City in Ward County, Texas, United States

Barstow is a city in Ward County, Texas, United States. Its population was 265 at the 2020 census.

==History==
Barstow was organized in 1892 by George E. Barstow, who was one of the world's leading experts on irrigation. The same year, Barstow was elected First Ward County Seat. A courthouse was built the following year, and by 1900, the city's population was over 1,000 due to the recruiting efforts of Mr. Barstow. Irrigation was successful enough that in the 1904 World's Fair, Barstow managed to win a Silver Medal for its grapes. That same year, fruit and vegetable farming was hit hard when the Pecos River Dam broke. After that droughts followed and by 1918, farming was impossible. The town's population in 1930 was 468, less than half of the 1910s figure of 1,219.

==Geography==
Barstow is located at (31.462523, –103.395426).

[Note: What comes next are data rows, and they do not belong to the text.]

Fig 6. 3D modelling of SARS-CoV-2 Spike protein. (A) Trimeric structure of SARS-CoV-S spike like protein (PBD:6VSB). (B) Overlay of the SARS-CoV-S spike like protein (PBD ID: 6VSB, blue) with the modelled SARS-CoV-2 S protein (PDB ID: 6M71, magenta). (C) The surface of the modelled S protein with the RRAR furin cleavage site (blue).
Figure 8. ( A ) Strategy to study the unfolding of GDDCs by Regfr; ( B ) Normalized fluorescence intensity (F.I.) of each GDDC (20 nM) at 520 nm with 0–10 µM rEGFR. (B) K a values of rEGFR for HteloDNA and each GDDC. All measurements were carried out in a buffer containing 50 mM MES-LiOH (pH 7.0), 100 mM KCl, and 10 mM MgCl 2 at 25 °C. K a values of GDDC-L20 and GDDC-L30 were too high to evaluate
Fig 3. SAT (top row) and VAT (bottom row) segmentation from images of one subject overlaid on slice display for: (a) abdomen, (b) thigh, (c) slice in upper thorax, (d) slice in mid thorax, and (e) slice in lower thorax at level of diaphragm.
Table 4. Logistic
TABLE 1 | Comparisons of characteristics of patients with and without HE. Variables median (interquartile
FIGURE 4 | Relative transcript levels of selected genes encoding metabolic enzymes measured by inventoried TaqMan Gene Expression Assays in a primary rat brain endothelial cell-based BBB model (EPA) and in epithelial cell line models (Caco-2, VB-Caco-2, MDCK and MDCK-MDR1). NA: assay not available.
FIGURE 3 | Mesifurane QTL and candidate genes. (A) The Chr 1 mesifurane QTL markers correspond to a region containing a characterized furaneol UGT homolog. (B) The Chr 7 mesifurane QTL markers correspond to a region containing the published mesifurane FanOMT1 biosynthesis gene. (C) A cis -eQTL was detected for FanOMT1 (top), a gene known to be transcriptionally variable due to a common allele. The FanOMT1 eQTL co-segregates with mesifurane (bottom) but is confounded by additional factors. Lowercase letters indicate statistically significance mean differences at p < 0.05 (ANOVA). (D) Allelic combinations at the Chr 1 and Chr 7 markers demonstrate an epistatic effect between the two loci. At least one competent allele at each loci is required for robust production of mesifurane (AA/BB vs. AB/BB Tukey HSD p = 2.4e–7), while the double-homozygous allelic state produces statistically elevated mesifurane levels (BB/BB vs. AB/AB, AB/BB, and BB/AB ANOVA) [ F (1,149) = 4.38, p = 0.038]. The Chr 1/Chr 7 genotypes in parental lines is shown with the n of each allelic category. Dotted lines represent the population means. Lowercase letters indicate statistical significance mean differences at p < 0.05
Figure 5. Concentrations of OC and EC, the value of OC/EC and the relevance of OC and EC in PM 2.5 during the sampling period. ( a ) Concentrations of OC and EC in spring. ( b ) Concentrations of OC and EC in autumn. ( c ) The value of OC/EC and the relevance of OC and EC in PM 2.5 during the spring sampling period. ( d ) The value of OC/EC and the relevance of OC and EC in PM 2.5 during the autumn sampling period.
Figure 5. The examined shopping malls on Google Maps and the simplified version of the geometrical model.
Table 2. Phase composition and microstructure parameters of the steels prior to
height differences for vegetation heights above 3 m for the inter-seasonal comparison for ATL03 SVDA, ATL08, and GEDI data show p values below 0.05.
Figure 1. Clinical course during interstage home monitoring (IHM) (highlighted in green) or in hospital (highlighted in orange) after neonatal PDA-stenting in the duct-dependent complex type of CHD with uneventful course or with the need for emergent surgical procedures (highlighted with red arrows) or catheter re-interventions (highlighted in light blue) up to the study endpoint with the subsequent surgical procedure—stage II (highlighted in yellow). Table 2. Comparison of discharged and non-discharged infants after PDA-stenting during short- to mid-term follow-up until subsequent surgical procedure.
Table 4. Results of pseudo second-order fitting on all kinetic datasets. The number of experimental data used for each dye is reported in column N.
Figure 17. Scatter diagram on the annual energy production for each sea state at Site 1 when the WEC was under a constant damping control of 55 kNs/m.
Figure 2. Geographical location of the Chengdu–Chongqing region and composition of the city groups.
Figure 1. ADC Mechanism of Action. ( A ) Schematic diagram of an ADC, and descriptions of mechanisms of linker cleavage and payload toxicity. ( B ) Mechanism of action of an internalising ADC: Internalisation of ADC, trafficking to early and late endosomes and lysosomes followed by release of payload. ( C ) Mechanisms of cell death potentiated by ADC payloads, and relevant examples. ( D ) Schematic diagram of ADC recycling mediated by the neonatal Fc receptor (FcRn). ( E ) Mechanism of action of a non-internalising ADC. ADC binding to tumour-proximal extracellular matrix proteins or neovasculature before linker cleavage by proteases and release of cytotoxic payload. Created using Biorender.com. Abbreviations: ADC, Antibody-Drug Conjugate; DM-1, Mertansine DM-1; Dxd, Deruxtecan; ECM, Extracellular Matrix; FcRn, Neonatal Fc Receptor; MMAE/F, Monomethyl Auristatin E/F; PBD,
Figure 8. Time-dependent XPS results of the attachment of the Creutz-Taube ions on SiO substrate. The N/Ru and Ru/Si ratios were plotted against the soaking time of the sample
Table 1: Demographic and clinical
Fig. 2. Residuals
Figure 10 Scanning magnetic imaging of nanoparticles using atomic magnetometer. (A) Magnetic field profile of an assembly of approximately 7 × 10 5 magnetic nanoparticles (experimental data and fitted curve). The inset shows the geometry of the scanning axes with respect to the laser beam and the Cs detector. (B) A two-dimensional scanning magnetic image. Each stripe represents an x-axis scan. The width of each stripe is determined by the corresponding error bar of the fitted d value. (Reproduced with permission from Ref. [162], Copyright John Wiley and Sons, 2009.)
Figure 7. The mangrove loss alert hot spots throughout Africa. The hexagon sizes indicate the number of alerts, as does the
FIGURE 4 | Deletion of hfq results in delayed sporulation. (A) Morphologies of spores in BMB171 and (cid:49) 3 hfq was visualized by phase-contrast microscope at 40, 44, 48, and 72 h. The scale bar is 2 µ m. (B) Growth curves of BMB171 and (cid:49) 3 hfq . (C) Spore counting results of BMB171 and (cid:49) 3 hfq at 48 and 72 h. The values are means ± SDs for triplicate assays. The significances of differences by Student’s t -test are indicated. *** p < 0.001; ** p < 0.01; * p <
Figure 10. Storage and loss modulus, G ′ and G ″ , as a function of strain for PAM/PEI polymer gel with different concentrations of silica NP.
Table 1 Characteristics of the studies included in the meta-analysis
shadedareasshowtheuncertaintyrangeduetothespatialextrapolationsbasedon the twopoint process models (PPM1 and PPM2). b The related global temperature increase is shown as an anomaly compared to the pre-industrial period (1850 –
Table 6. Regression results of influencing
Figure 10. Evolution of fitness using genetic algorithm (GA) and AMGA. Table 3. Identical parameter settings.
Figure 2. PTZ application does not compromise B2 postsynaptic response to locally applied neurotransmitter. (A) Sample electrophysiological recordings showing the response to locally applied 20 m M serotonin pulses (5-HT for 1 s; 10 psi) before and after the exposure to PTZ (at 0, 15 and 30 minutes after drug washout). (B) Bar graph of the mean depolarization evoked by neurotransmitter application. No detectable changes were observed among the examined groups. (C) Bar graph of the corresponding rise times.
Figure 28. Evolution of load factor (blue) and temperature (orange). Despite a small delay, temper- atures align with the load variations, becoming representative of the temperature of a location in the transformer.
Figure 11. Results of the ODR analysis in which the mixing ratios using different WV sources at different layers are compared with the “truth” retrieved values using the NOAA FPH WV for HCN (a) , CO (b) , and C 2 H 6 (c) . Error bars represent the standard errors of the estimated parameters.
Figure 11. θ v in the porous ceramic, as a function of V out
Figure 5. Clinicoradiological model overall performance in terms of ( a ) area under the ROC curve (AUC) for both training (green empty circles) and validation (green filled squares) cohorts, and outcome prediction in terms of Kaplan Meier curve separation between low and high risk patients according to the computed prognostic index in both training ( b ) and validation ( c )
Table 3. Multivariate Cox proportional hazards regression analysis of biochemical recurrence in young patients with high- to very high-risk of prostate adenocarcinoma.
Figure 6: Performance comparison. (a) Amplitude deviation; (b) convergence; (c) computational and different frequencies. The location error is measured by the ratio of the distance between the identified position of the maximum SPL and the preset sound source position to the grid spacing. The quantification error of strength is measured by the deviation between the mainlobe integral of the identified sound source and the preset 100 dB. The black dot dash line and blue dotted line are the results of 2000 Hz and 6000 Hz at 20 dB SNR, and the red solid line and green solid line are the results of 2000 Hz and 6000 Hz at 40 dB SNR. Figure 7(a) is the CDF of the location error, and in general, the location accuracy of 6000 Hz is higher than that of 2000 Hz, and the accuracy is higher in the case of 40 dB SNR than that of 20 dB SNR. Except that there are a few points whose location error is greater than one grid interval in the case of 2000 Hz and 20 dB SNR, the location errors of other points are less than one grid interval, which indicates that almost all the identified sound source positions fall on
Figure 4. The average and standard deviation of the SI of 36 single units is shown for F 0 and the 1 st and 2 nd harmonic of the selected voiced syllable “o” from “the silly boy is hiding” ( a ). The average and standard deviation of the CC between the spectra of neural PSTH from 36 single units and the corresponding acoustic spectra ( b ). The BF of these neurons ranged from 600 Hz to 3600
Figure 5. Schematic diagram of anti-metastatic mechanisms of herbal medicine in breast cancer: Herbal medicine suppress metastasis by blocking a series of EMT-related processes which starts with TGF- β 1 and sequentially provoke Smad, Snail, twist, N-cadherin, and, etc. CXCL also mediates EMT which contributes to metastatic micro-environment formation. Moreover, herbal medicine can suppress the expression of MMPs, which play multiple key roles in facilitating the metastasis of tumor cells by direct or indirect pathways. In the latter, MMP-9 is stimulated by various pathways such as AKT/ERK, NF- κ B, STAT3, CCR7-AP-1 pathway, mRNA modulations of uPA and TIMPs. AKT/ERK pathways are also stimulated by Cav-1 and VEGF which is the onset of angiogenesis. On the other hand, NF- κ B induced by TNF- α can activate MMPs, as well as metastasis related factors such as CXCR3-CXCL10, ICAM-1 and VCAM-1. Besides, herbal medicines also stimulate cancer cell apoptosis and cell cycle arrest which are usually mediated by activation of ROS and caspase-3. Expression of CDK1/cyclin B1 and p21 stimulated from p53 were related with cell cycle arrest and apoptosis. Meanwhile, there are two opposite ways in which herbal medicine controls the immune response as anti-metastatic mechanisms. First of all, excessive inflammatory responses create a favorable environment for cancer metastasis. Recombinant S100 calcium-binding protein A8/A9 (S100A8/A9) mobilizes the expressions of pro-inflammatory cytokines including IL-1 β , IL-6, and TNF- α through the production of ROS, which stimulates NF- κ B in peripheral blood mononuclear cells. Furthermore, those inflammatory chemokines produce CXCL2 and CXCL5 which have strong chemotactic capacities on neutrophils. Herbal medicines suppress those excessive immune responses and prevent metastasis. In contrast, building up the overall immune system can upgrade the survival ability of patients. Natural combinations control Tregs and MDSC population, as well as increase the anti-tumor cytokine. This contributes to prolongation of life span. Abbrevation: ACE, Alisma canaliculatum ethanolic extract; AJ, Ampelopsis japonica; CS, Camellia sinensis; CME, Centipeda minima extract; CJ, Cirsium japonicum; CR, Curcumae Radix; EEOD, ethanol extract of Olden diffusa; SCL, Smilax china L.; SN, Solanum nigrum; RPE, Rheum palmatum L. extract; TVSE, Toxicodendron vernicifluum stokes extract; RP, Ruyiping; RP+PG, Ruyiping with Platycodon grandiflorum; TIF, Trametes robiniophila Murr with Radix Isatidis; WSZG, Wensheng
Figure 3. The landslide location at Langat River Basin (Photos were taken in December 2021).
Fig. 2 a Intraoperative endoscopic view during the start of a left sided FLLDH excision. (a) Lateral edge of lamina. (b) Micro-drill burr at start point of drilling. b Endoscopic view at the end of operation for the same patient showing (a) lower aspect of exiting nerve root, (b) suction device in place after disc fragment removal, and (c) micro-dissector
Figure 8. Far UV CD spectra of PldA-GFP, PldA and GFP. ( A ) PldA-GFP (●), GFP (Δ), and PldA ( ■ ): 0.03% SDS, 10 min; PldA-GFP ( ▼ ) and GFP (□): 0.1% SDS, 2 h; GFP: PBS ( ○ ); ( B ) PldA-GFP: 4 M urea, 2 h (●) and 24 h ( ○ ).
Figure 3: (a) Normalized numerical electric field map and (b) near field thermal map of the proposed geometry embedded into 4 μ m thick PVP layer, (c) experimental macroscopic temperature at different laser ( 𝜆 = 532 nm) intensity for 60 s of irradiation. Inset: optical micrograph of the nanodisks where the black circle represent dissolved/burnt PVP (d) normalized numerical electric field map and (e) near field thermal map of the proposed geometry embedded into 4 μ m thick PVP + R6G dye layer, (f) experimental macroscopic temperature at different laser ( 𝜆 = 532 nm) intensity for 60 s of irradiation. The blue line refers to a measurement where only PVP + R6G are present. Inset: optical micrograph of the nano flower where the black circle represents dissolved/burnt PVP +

According to the United States Census Bureau, the city has a total area of 0.7 square mile (1.7 km^{2}), all land.

==Demographics==

Historical population
| Census | Pop. | Note | %± |
|---|---|---|---|
| 1920 | 490 |  | — |
| 1930 | 468 |  | −4.5% |
| 1940 | 558 |  | 19.2% |
| 1950 | 683 |  | 22.4% |
| 1960 | 707 |  | 3.5% |
| 1970 | 614 |  | −13.2% |
| 1980 | 637 |  | 3.7% |
| 1990 | 535 |  | −16.0% |
| 2000 | 406 |  | −24.1% |
| 2010 | 349 |  | −14.0% |
| 2020 | 265 |  | −24.1% |

===2020 census===
As of the 2020 census, Barstow had a population of 265 across 100 households, 88 of which were families residing in the city.

The median age was 40.5 years, with 25.3% of residents under the age of 18 and 22.3% of residents 65 years of age or older. For every 100 females there were 100.8 males, and for every 100 females age 18 and over there were 108.4 males age 18 and over.

0% of residents lived in urban areas, while 100.0% lived in rural areas.

Of the households, 37.0% had children under the age of 18 living in them, 40.0% were married-couple households, 30.0% were households with a male householder and no spouse or partner present, and 24.0% were households with a female householder and no spouse or partner present. About 30.0% of all households were made up of individuals and 10.0% had someone living alone who was 65 years of age or older.

There were 126 housing units, of which 20.6% were vacant. Among occupied housing units, 89.0% were owner-occupied and 11.0% were renter-occupied. The homeowner vacancy rate was <0.1% and the rental vacancy rate was 7.1%.

Racial composition as of the 2020 census
| Race | Percent |
|---|---|
| White | 32.5% |
| Black or African American | 1.5% |
| American Indian and Alaska Native | 3.4% |
| Asian | 0% |
| Native Hawaiian and Other Pacific Islander | 0% |
| Some other race | 33.6% |
| Two or more races | 29.1% |
| Hispanic or Latino (of any race) | 86.0% |

===2000 census===
As of the census of 2000, 406 people, 146 households, and 108 families resided in the city. The population density was 607.3 PD/sqmi. The 175 housing units had an average density of 261.8 /sqmi. The racial makeup of the city was 77.09% White, 0.25% African American, 0.25% Asian, 21.43% from other races, and 0.99% from two or more races. Hispanics or Latino of any race were 78.08% of the population.

Of the 146 households, 28.8% had children under 18 living with them, 57.5% were married couples living together, 12.3% had a female householder with no husband present, and 26.0% were not families. About 25.3% of all households were made up of individuals, and 17.8% had someone living alone who was 65 or older. The average household size was 2.78 and the average family size was 3.37.

In the city, the age distribution was 29.3% under 18, 6.4% from 18 to 24, 18.7% from 25 to 44, 23.2% from 45 to 64, and 22.4% who were 65 or older. The median age was 40 years. For every 100 females, there were 114.8 males. For every 100 females 18 and over, there were 100.7 males.

The median income for a household in the city was $15,000 and for a family was $23,333. Males had a median income of $25,833 versus $12,500 for females. The per capita income for the city was $7,642. About 41.7% of families and 39.2% of the population were below the poverty line, including 50.0% of those under 18 and 34.7% of those 65 or over.
==Education==
The City of Barstow is served by the Pecos-Barstow-Toyah Independent School District.